Given the situation in the Suez Canal and the container crunch, several types of products could become harder to find before long.


1. Toilet paper

One of the companies impacted by the container crisis is Suzano SA. The Brazilian company is the world’s largest producer of wood pulp, used to make toilet paper, and it's warning that the lack of containers could slow shipments to its production partners.



2. Furniture

Deliveries of furniture are being affected by the shipping industry issues. La-Z-Boy recently said on an earnings call that customers can expect to wait for their new sofas and chairs anywhere from 5 to 9 months after placing their orders.


The Suez shutdown held up shipments of furniture from Ikea, which is based in Sweden.



3. Cheese

Costco recently blamed a shortage of imported cheese on the shipping container shortfall.
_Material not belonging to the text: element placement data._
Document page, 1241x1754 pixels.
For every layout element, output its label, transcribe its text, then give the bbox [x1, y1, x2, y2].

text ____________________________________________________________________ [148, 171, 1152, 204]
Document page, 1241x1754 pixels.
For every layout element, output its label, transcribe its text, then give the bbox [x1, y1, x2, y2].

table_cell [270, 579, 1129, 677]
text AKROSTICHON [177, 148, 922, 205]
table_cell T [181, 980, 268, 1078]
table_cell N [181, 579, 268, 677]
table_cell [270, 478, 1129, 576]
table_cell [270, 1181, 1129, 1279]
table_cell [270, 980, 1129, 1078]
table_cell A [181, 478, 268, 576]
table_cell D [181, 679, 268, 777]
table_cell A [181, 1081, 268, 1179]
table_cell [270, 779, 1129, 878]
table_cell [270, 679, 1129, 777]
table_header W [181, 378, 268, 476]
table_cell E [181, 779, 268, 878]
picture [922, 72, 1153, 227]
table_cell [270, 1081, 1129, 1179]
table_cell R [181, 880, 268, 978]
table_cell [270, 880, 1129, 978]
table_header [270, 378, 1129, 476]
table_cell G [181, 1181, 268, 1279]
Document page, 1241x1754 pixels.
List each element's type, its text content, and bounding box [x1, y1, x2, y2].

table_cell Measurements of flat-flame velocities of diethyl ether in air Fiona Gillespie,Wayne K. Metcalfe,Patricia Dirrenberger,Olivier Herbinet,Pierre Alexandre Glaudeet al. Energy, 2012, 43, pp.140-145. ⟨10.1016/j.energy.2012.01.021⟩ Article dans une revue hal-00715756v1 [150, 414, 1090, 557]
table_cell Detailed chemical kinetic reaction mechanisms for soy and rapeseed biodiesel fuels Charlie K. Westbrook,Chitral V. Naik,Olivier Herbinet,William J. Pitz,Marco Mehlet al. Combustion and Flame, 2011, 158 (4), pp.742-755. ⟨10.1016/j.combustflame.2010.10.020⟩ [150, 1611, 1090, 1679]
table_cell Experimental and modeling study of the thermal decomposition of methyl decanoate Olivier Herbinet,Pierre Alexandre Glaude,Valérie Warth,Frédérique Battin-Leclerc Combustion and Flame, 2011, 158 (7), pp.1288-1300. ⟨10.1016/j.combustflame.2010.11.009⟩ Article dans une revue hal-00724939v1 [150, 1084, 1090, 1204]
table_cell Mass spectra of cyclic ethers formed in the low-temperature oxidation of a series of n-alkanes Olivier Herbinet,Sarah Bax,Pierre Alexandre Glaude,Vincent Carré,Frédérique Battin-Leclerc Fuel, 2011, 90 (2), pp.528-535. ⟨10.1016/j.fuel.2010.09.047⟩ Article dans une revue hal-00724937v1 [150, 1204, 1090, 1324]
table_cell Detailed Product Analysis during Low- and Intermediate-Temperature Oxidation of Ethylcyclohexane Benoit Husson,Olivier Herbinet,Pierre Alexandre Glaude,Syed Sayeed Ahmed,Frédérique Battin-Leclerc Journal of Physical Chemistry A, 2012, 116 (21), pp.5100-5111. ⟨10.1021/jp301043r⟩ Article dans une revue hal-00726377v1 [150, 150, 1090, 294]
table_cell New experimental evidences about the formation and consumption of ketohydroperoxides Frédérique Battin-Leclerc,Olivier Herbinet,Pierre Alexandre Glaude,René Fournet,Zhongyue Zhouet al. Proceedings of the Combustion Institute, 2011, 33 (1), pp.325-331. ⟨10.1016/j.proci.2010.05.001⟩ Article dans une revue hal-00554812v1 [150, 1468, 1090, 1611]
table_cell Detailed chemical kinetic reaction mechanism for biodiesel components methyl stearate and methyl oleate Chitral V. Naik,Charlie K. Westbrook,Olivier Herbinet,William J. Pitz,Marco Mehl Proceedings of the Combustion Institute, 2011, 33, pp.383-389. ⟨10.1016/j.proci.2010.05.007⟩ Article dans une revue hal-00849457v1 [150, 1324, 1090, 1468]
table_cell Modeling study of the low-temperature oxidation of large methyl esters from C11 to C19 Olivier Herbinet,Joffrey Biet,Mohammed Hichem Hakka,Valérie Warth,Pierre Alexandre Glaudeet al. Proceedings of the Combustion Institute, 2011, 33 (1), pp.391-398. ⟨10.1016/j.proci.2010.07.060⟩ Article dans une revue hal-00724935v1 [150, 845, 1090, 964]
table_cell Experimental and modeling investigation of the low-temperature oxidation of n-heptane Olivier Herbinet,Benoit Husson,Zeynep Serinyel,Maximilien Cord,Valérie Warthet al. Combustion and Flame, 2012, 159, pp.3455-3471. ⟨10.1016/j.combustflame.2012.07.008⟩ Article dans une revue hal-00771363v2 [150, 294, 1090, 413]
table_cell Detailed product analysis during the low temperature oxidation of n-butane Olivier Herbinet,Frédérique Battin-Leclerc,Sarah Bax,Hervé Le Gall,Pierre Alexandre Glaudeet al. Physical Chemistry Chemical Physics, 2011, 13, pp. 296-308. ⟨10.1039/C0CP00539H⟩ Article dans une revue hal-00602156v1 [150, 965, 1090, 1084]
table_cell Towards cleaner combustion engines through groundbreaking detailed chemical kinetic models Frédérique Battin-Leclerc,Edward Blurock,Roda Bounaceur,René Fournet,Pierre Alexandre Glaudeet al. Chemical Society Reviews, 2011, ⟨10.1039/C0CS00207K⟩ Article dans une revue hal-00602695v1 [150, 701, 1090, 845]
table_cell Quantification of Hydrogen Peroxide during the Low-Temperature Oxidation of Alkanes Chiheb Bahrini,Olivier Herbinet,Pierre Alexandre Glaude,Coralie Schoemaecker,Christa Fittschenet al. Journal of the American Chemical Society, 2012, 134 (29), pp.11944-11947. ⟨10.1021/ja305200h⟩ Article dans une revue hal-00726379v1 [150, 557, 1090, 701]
The retailer cited issues at ports along the West Coast, from Seattle down through California.



4. Coffee

The Suez Canal blockage has stalled some shipments of coffee, specifically the type used to make instant coffee like Nescafe.


The Suez is a major shipping route from Vietnam, the world’s largest producer of robusta coffee, used in instant coffee, so a scarcity of beans could soon be felt at coffee shops and in supermarkets.



However, do not panic. The Suez Canal should be back to normal soon, and the production of shipping containers will ramp up.